What drives Miguel Galuccio, the businessman who defines himself as “grateful”

Naturaleza, vida de pueblo y una palabra que lo define: agradecido.

Nature, animals and small-town life: the personal side of Vista’s founder, far from balance sheets.

When asked to give his life a title, Miguel Galuccio answered with a single word: “Grateful.” The founder of Vista Energy often speaks about his career as an adventure rather than a career plan, and when asked what moves him, he does not mention market valuations or barrels per day. He talks about people, about moments, and admits one weakness: he is deeply moved when something bad happens to someone small or defenseless.

He traces that sensitivity back to his childhood in Paraná. The son of a baker who later opened a supermarket and an English teacher, he grew up between the rugby club and the small ventures his father let each of the four brothers try. He sold eggs from chickens he raised and made popcorn for the bar on the corner. From the club, he learned something he would later bring into business: that nothing is done alone, and that before playing, someone has to mark the field and fix the clubhouse.

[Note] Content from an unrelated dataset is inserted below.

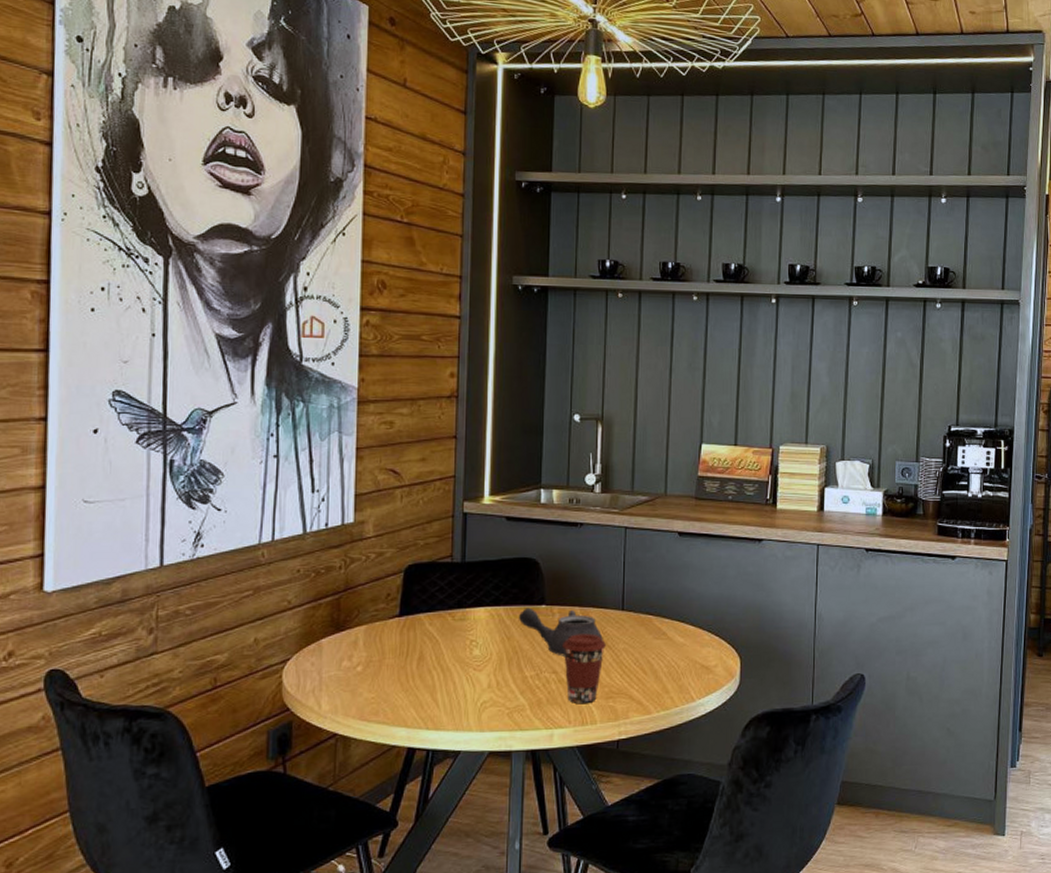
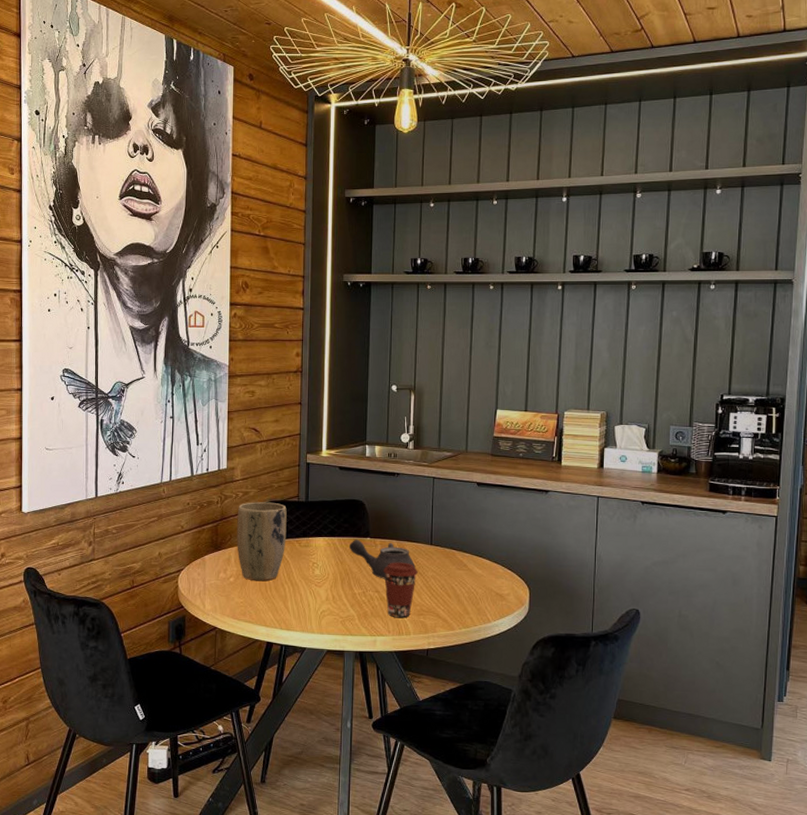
plant pot: none [367,564,436,669] -> present [237,502,287,581]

An empathy learned in small towns

Galuccio says small-town life left him with a tool he now values more than any degree: the ability to understand the person in front of him. He says he can be at the family farm in Entre Ríos talking with the foreman, whom he admires, and the next day sit in New York with an investor, and genuinely connect with both. He considers that empathy one of the things that enrich his life.

Nature is the other constant. As a child, he was drawn to animals and the outdoors, and it was precisely a field practice at an oilfield in the south that showed him that oil combined everything he was looking for: remote places, technology and teamwork. Today, with more time and more freedom than at the beginning of his career, he says he often returns to those passions he had to postpone for years, the ones that connect him with the countryside and with people.

The advice he gives young people

When asked what he would recommend to those just entering the sector, Miguel Galuccio insists on two things: passion and craft. They should look for what truly moves them and become good professionals without skipping steps, climbing “the whole ladder” in order to arrive solidly prepared. He says this from his own experience: he himself started on a drilling team and believes young people have to go early to what he calls “the trench,” the place where things happen and where character is forged more than technique.

His son Matías experienced that philosophy firsthand. Initially oriented toward finance, his father suggested he try Schlumberger; he came back from the interview saying he had felt a team spirit, almost a brotherhood, and ended up spending three years in the Saudi Arabian desert sleeping in a container. Galuccio tells it with pride, like someone who recognizes his own journey in his son’s.

A white barrel that presides over dinners

At Vista’s offices, there is an object that sums up his way of looking at things: the first barrel of unconventional oil produced by the company, painted white and turned into an iconic piece. When the company organizes a dinner, they hold it in front of that barrel, so they do not forget where they started. It is the same logic as the telephone token that, for him, represented the freedom of his student years and, at the same time, the bond with Paraná, with his parents and with his girlfriend.

Galuccio does not regret the costs he paid along the way, not even having missed the birth of his first child because he was working in the south. He argues that life is not planned, that one explores until finding a direction and tries to make the best of the opportunities that appear. The value, he says, lies in enjoying the journey more than the destination. That is why, when he takes stock of everything he has built, he always returns to the same word.